> _Try it_
Would you print the listing that follows exactly, but without its pictures?

> _Exercise material_
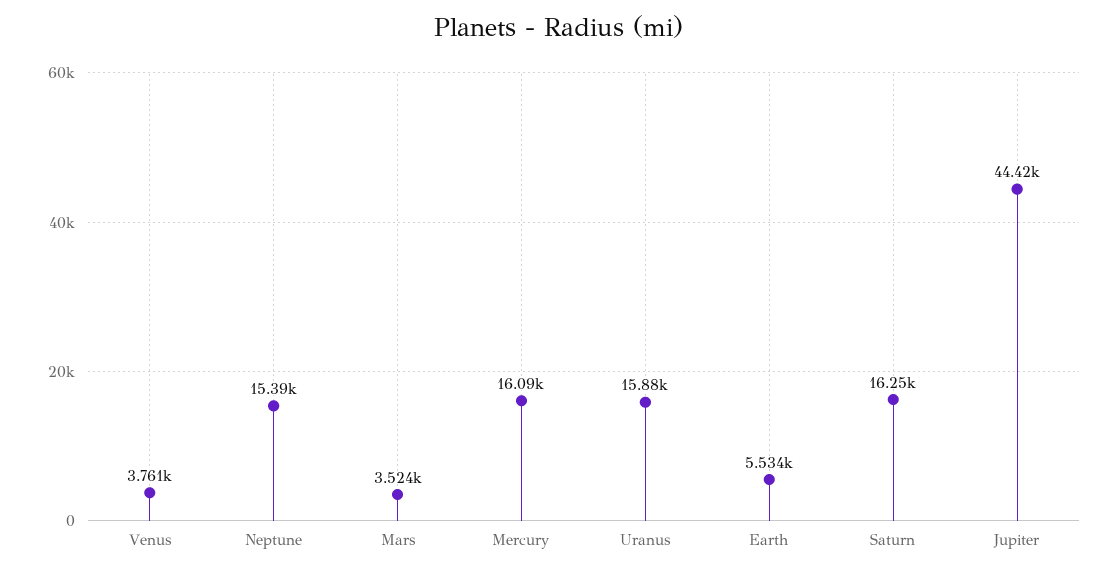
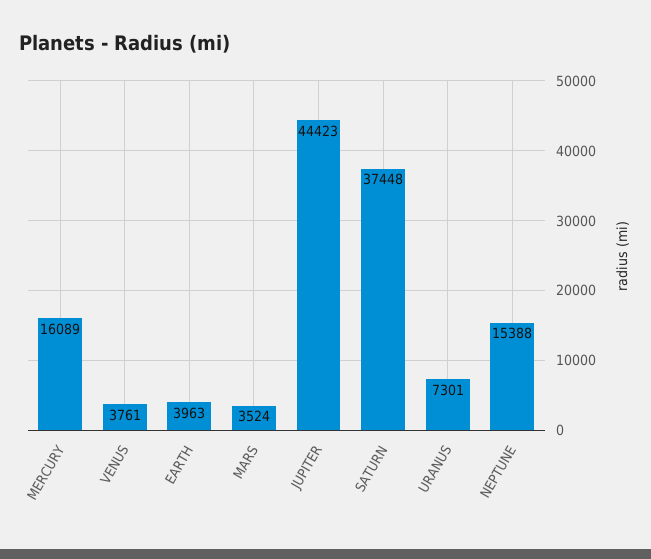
  {
    "Venus": 3761,
    "Neptune": 15388,
    "Mars": 3524,
    "Mercury": 16089,
-   "Uranus": 15880,
+   "Uranus": 7301,
-   "Earth": 5534,
+   "Earth": 3963,
-   "Saturn": 16250,
+   "Saturn": 37448,
    "Jupiter": 44423
  }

> _Result of the task_
  {
    "Venus": 3761,
    "Neptune": 15388,
    "Mars": 3524,
    "Mercury": 16089,
-   "Uranus": 15880,
+   "Uranus": 7301,
-   "Earth": 5534,
+   "Earth": 3963,
-   "Saturn": 16250,
+   "Saturn": 37448,
    "Jupiter": 44423
  }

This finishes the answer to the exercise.